The report titled, “Nigerians want competitive elections but don’t trust the electoral commission,” and published on Dispatch No. 598 of Afrobarometer, also revealed that trust in INEC had declined by 12 per cent since 2017.
The Afrobarometer team in Nigeria, led by NOIPolls, said it interviewed a “nationally representative, random, stratified probability sample” of 1,600 adult Nigerians between 5 and 31 March 2022.
According to the research network, a sample of this size “yields country-level results with a margin of error of +/-2.5 percentage points at a 95 per cent confidence level”.

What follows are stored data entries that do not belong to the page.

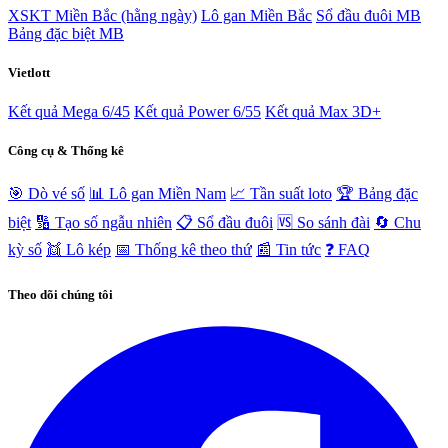
XSKT Miền Bắc (hằng ngày)
Lô gan Miền Bắc
Sổ đầu đuôi MB
Bảng đặc biệt MB
Vietlott
Kết quả Mega 6/45
Kết quả Power 6/55
Kết quả Max 3D+
Công cụ & Thống kê
🎯 Dò vé số
📊 Lô gan Miền Nam
📈 Tần suất loto
🏆 Bảng đặc
biệt
🔢 Tạo số ngẫu nhiên
📋 Sổ đầu đuôi
🆚 So sánh đài
🔄 Chu
kỳ số
👯 Lô kép
📅 Thống kê theo thứ
📰 Tin tức
❓ FAQ
Theo dõi chúng tôi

Previous standard surveys were conducted in Nigeria in 2000, 2003, 2005, 2008, 2013, 2015, 2017, and 2020 by the organisation.
Herald Reporters report that the INEC Chairman, Mahmood Yakubu, has continuously promised Nigerians that their votes will count at the 2023 polls, assuring them that the season of rigging is over.
“In addition to reservations about election quality, one red flag for Nigeria’s upcoming elections is citizens’ weak trust in the Independent National Electoral Commission,” a part of the report read.
The report headlined by NOIPolls’ Head of Social Research, Raphael Mbaegbu, and Afrobarometer’s Coordinator for Anglophone West and North Africa also showed that trust in INEC had been “fairly weak throughout the past two decades” and had “declined by 12 percentage points since 2017”.
“Popular trust in the INEC is a central issue, and distrust is a major concern, especially in the southern states. The upcoming election is an opportunity for the electoral management body to regain the trust of the electorate by proving itself independent, credible, and competent,” the report added.